I do this in assembler in my PIC mcu in a lot less lol.
the number crunching wich is quite involved can also do about 100k lines a
sec,
I have seperate threads for each step so I can delay the start of the next
thread to see how fast it is.
otherwise its procesed and displayed as it comes in.
I could do with speeding up the number crunching too,
I found it considerably faster to use structs instead of class
to organize the data, wich is a couple of complex numbers per point, plus
DateTime.
the data is stored in chunks in List<>
but theres lots of function calls as its quite structred with a complex
class I copied from somwhere
howcome c# doesnt have its own complex class or even a complex variable type
?
do simple functions get inlined ? or is this not happening in debug.
I read the Jit makes its own mind up about inlining,
structures get passed by value on the stack though
I tried using ref but got into trouble as then you cant pass values from
function calls directly.
I also run into memory problems, I need to keep all the data I read in as it
takes long to convert it,
then do statistical noise reduction and more than one FFT
and be able to change parameters and see the results quickly.
I store the files in 1hour chunks wich is about 150k records,
I found it slightly better to use an array[] then resize the aray when it is
finished,
changing the initial size of the array and the increment if its too small
considerably affects the max memory it uses.
I managed to get the memory down to about 115% of the size of data I have.
although I only have a few days data atm,
with a years worth im going to run into problems I think.

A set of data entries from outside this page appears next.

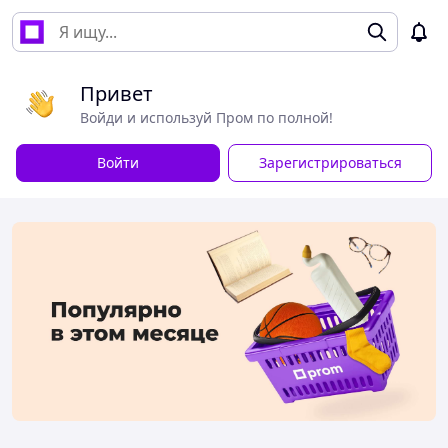
Привет
Войди и используй Пром по полной!
Войти
Зарегистрироваться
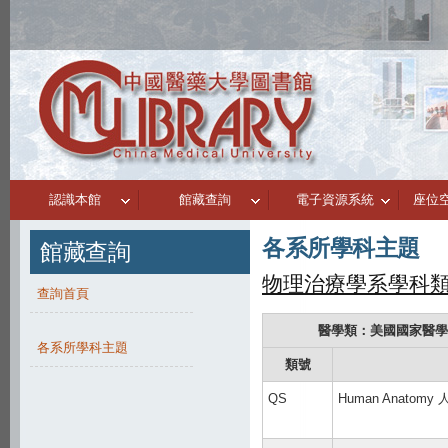
認識本館
館藏查詢
電子資源系統
座位
各系所學科主題
館藏查詢
物理治療學系學科
查詢首頁
醫學類：美國國家醫學圖書
各系所學科主題
類號
QS
Human Anatom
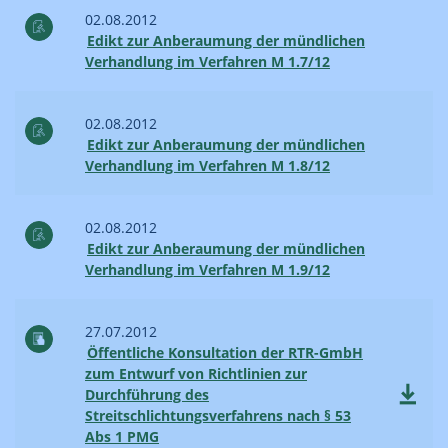
02.08.2012
Edikt zur Anberaumung der mündlichen
Verhandlung im Verfahren M 1.7/12
02.08.2012
Edikt zur Anberaumung der mündlichen
Verhandlung im Verfahren M 1.8/12
02.08.2012
Edikt zur Anberaumung der mündlichen
Verhandlung im Verfahren M 1.9/12
27.07.2012
Öffentliche Konsultation der RTR-GmbH
zum Entwurf von Richtlinien zur
Durchführung des
Streitschlichtungsverfahrens nach § 53
Abs 1 PMG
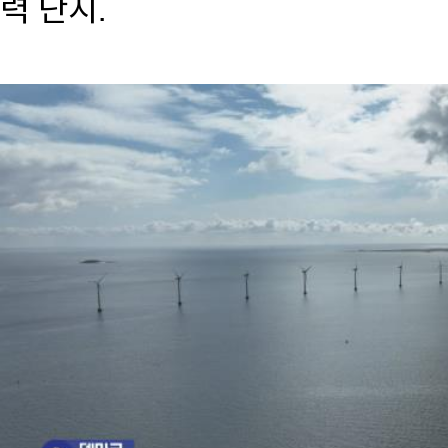
력 단지.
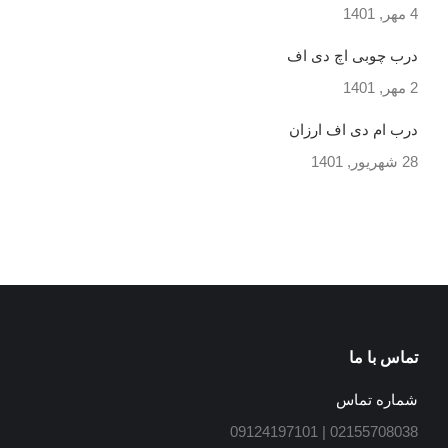
4 مهر, 1401
درب چوبی اچ دی اف
2 مهر, 1401
درب ام دی اف ارزان
28 شهریور, 1401
تماس با ما
شماره تماس
02155708038 | 09124197101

its probably going to be more than 4gb,
maybe I should store the input data as binary numbers, or is there a way to
speed this up ?
I would need to store both.
maybe I just though of an idea .. to have a binary cache.
could I simply map the file into memory and make it an array of structs ?

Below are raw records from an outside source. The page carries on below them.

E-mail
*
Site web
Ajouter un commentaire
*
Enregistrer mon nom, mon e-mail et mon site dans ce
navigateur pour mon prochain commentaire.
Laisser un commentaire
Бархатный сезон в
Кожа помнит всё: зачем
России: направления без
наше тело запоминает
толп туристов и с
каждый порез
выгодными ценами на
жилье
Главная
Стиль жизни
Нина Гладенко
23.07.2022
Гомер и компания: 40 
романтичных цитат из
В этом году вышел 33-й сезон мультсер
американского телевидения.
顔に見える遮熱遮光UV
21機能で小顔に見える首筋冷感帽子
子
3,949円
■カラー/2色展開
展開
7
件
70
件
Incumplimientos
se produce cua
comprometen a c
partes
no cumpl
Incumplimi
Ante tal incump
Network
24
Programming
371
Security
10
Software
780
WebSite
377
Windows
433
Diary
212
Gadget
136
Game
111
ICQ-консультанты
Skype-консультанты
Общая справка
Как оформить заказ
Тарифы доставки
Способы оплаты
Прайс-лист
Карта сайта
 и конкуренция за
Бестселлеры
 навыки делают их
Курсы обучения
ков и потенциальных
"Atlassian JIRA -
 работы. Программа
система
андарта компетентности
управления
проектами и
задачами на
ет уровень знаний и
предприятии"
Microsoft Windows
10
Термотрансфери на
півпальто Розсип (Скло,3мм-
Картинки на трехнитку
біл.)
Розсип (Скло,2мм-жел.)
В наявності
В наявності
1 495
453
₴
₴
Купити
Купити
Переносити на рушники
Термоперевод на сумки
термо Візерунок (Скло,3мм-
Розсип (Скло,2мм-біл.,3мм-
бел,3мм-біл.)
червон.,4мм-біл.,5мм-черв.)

Ive done something like this before with c++
I gues it would need to be unsafe code,
is there much scope for speeding things up with unsafe code?
Im also wondering if its worth going for a 64bit version of winxp,
has any one been down this route with c# and know if its that much better
or has any disadvantages ? I know some things arnt compatable.
thanks
Colin =^.^=
I have several gigabytes of CSV files - coma seperated variables (in text)
I find the converting to numbers is a bit slow,
to double or int seems about the same,
using split seems to take longer than substring,
seems no alternative to parse/tryparse.
although I havnt tested to see wich is faster.
It reads the file at a rate of about 1 million lines a sec wich is probably
as fast as the system will allow,
but only about converts 100k lines a sec with 5 numbers in each line,
this seems rather slow, must be many thousands of instructions per
conversion,
im running on a 64bit amd ~ 2ghz, 3gb ram.
I do this in assembler in my PIC mcu in a lot less lol.
the number crunching wich is quite involved can also do about 100k lines a
sec,
I have seperate threads for each step so I can delay the start of the next
thread to see how fast it is.
otherwise its procesed and displayed as it comes in.
I could do with speeding up the number crunching too,
I found it considerably faster to use structs instead of class
to organize the data, wich is a couple of complex numbers per point, plus
DateTime.
the data is stored in chunks in List<>
but theres lots of function calls as its quite structred with a complex
class I copied from somwhere
howcome c# doesnt have its own complex class or even a complex variable type
?
do simple functions get inlined ? or is this not happening in debug.
I read the Jit makes its own mind up about inlining,
structures get passed by value on the stack though
I tried using ref but got into trouble as then you cant pass values from
function calls directly.
I also run into memory problems, I need to keep all the data I read in as it
takes long to convert it,
then do statistical noise reduction and more than one FFT
and be able to change parameters and see the results quickly.
I store the files in 1hour chunks wich is about 150k records,
I found it slightly better to use an array[] then resize the aray when it is
finished,
changing the initial size of the array and the increment if its too small
considerably affects the max memory it uses.
I managed to get the memory down to about 115% of the size of data I have.
although I only have a few days data atm,
with a years worth im going to run into problems I think.
its probably going to be more than 4gb,
maybe I should store the input data as binary numbers, or is there a way to
speed this up ?
I would need to store both.
maybe I just though of an idea .. to have a binary cache.
could I simply map the file into memory and make it an array of structs ?
Ive done something like this before with c++
I gues it would need to be unsafe code,
is there much scope for speeding things up with unsafe code?
Im also wondering if its worth going for a 64bit version of winxp,
has any one been down this route with c# and know if its that much better
or has any disadvantages ? I know some things arnt compatable.
thanks
Colin =^.^=